During a recent visit we decided to dip into its coffee culture, a far cry from the light-roasted and filter preparation methods that are currently in vogue across parts of Europe and the U.S.
There were no hipsters in General Coffee on the day we visited. Despite it’s name, no one speak English. Clients like Antonio come for espresso, or to buy dark-roasted whole beans for their home and businesses.
Pietro Maione runs this small, family-owned company. He started in 1988 and knows nothing else, he says while inspecting a batch. Satisfied with its colour, he opens the door of his Italian-made roaster, releasing the coffee into the cooling tray below while a wonderful aroma fills the room.

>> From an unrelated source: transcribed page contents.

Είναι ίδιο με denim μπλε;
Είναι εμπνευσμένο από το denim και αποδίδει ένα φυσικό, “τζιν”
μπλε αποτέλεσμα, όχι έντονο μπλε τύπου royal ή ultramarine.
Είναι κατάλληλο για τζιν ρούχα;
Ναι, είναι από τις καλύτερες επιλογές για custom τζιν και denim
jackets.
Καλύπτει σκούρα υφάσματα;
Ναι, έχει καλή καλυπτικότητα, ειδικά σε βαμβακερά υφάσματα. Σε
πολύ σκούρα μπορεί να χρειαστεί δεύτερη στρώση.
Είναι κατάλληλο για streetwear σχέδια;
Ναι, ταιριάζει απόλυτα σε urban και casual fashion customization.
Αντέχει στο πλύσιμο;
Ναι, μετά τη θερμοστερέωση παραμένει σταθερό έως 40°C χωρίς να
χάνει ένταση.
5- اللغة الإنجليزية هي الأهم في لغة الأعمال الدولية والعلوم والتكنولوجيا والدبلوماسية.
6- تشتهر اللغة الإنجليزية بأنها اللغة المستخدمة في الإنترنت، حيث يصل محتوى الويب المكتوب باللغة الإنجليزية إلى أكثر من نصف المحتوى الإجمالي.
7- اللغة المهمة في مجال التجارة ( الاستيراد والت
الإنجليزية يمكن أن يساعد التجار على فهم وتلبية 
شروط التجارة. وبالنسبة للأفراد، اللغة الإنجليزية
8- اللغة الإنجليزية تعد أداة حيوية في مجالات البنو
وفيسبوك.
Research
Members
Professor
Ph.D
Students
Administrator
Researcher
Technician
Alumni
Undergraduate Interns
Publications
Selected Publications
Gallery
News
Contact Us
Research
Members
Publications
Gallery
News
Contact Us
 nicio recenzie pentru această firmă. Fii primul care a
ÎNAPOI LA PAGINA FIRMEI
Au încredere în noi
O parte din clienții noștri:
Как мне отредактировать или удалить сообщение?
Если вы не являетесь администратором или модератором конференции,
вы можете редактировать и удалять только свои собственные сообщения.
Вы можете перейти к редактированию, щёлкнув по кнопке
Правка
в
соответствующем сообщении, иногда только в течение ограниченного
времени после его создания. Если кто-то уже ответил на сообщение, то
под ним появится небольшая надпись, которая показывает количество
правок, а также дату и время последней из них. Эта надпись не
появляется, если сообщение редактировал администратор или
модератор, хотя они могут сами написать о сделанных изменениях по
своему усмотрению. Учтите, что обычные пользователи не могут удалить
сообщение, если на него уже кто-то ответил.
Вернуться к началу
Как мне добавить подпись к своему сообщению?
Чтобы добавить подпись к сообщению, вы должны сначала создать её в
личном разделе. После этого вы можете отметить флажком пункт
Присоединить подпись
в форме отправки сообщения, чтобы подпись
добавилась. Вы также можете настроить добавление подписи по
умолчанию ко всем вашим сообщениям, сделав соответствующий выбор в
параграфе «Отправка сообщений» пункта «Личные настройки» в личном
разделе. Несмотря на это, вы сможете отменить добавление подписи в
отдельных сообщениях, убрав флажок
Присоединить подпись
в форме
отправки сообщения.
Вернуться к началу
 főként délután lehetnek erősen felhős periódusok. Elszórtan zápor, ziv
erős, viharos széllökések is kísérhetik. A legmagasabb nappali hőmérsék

Oils are visible on the surface of the beans, a clear indicator that they’ve been roasted beyond the point of mere sugar caramelisation.
It’s the way Pietro’s clients like it. “They want a flavour that persists in the mouth,” he says. “Complete, intense rather than strong.”
He buys beans from all over the world before mixing them into his house blends with names like Brazil, Congo and Guatemala, administered from cylinders suspended from the ceiling, an increasingly rare sight due to the growing popularity of coffee capsules. We thank him for his time and step out into the heat.
In the coming days we down dozens of espressos in the name of research. For those hunting subtle hints of jasmine or apricot from their coffee, Naples is not the place.
However coffee is everywhere here, and it’s hard to resist the pleasure of having a quick cup while standing at the bar with the morning buzz of workers all around you. Or sitting down in one of the city’s many historical cafes including Gambrinus and Scaturchio to enjoy their amazing pastries like Rhum baba, sfogliatelle and cannoli.
Coffee remains a very traditional matter in Naples. The industry operates much like it did 50 years ago, while for Neapolitans the ritual of drinking coffee like their grandparents did is a key part of daily life.
Cafés are places to meet and chat about what's happening in the neighbourhood. Who’s alive, who’s dead. Where the coffee comes from and whether it’s a blend or single origin are of secondary importance. Coffee in Naples is like that, intense and strong. A bedrock that helps to keep this vibrant city moving.